Acercándose fechas importantes, pregúntate:
«¿Qué puedo hacer hoy para ser más yo?»
Recuerda, aquí hablamos del verdadero yo, el yo del alma, del ser, no del sobre ego. El «yo soy» mejor posible, para ser la mejor, más fácil, más dichosa creación en la vida compartida cada día.
Encuentros, reencuentros, ¿qué puedes hacer en cada momento, desde hoy hasta el comienzo del nuevo ciclo, nuevo año, qué puedes compartir para que esos encuentros alimenten las energías de paz, equilibrio, armonía?
Respira cada vez que algo te moleste, respira antes de contestar, antes incluso de pensar por qué o para qué otra persona dice o hace cualquier cosa.
Respira hondo y suelta lo que percibes como contrario a tus ideas, libera y suelta incluso tus propias ideas.
Inhala, exhala, y pregúntate si es necesario responder, luchar, defender posiciones o ideas fijas. ¿A quién le beneficia eso?
Respira y sonríe, después aún queda tiempo para responder, si es que todavía sigue activa la posible respuesta.
Si sientes que se ha alejado y disuelto ya no se necesita ninguna respuesta.
Más allá de posicionamientos encontrados, allí me encuentras como una luz tenue de una vela del Adviento.
Acércate y deja que me acerque y vuelves a brillar, libre, desde tu autenticidad.
Allí nos encontramos, no en la mentira, no escondiendo los dones que te entregó tu origen para esparcirlos en el Mundo.

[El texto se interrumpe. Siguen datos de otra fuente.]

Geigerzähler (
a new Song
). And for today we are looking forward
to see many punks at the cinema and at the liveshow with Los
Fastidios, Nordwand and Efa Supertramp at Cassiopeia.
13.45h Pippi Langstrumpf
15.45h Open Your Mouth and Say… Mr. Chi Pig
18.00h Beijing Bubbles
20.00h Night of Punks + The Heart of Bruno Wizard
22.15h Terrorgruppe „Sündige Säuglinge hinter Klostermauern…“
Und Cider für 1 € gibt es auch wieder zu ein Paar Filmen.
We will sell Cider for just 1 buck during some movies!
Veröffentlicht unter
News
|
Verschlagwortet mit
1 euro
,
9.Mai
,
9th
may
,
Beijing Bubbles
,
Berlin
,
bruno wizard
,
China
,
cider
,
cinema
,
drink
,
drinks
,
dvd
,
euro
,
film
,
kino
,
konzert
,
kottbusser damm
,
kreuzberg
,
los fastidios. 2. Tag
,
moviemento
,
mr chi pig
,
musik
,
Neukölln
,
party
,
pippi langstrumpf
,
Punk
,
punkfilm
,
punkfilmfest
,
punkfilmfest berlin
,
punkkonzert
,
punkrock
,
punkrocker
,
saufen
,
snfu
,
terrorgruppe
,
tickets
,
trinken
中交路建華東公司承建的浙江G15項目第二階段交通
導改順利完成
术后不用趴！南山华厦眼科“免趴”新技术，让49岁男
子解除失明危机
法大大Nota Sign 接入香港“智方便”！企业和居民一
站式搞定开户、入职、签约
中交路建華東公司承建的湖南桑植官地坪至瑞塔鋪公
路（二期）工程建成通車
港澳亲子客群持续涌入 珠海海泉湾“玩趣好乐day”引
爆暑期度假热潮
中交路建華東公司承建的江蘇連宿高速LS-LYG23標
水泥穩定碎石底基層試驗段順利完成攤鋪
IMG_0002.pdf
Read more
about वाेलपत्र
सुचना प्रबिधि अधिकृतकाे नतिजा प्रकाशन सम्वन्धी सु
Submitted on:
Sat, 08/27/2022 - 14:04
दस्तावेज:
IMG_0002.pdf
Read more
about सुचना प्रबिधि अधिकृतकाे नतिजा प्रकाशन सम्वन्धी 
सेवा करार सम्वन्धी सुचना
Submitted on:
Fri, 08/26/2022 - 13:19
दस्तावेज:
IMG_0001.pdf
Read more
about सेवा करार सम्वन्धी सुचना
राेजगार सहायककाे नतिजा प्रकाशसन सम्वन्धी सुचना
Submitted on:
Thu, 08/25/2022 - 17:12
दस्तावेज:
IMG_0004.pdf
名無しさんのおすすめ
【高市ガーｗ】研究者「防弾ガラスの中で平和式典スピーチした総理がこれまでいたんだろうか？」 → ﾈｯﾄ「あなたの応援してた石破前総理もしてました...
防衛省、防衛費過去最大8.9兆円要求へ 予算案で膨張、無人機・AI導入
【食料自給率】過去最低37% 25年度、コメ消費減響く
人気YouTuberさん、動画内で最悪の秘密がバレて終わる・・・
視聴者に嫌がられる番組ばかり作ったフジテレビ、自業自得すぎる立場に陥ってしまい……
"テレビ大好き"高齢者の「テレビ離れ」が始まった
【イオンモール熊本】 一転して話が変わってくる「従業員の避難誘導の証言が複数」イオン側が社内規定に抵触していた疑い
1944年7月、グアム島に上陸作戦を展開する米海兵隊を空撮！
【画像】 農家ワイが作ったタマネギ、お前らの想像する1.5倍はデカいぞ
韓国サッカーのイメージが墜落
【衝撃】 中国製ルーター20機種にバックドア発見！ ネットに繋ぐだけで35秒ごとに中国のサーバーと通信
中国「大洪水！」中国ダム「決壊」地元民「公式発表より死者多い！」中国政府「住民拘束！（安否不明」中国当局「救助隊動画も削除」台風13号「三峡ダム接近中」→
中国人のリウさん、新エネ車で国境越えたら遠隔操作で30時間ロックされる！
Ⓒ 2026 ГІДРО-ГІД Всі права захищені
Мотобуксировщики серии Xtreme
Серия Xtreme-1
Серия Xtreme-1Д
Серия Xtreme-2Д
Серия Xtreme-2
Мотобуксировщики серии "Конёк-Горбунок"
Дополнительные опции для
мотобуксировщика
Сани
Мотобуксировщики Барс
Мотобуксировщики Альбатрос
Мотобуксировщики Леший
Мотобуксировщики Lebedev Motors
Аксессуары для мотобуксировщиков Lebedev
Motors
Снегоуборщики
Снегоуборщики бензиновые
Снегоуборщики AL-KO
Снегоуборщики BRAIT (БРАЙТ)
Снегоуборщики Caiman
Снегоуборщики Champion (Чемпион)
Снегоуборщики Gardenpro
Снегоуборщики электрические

Sin grandilocuencia, simple y, respetando tu sentir, tu singularidad, y también la del otro.
Porque aun en apariencias puede ser lo contrario, más en el fondo, en la esencia, el reencuentro es real, es inmutable, en el centro del ser que no cambia, que lo une todo.
Feliz Adviento, feliz preparación de encuentros desde el corazón.